Environment Monitoring in the Wild
This project studies how decentralized robot teams can make fast, reliable decisions in environment monitoring tasks using nonlinear decision dynamics. The broader goal is to develop robot collectives that continuously adapt online to changing observations, shared resources, and coordination constraints, without relying on centralized planning, persistent communication, or computationally heavy optimization.

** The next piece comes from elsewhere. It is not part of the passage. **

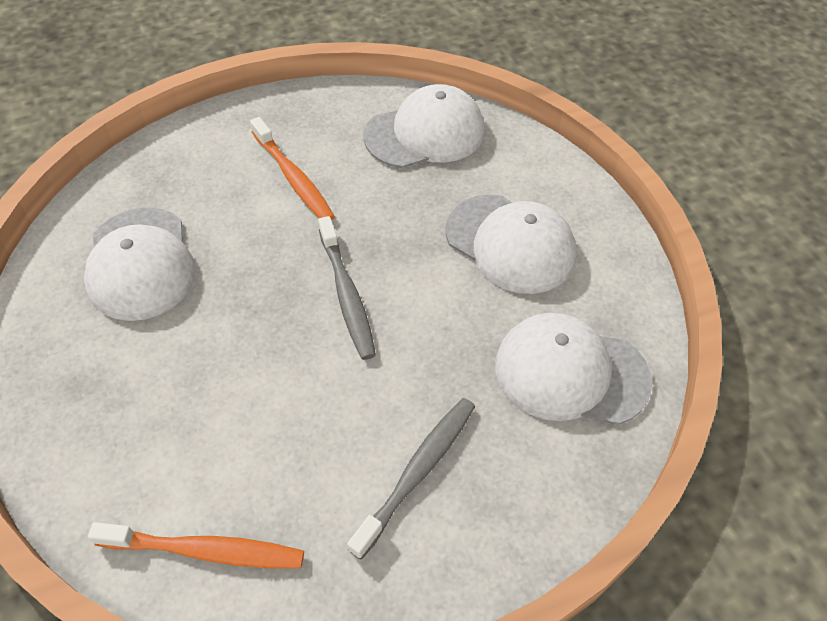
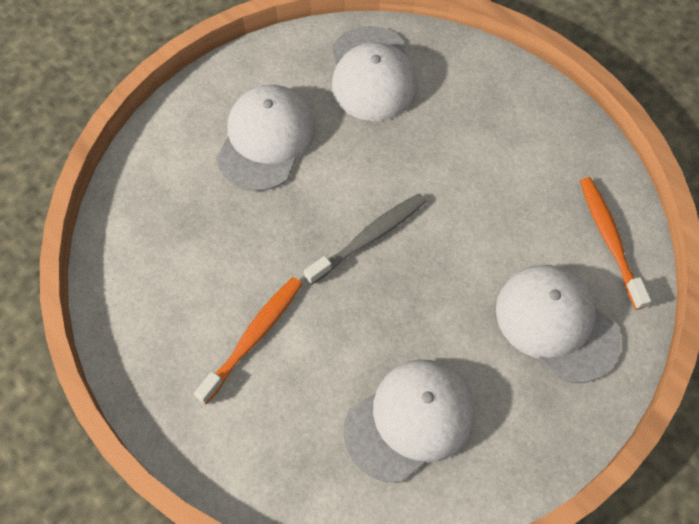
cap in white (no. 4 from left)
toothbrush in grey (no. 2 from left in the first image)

A central thread of this work develops neuromorphic nonlinear decision dynamics as a mechanistic realization of game-theoretic best response for structured multi-agent decision problems. Instead of treating action selection as an instantaneous optimization or sampling step, the framework models decision-making as an internal dynamical process whose stable attractors encode committed sensing, allocation, or motion choices. In repeated coverage games, this produces geometry-aware decision-making, rapid commitment, reduced oscillatory switching, and convergence to Nash equilibria, making the approach especially well suited for resource-constrained monitoring tasks.
More broadly, this research explores how ideas from robotics, nonlinear dynamics, and game theory can be combined to produce emergent collective intelligence in robot teams. The long-term vision is to build scalable autonomous systems for monitoring and exploration in the wild, where robots must allocate sensing effort and coordinate behavior using only local information under severe resource constraints.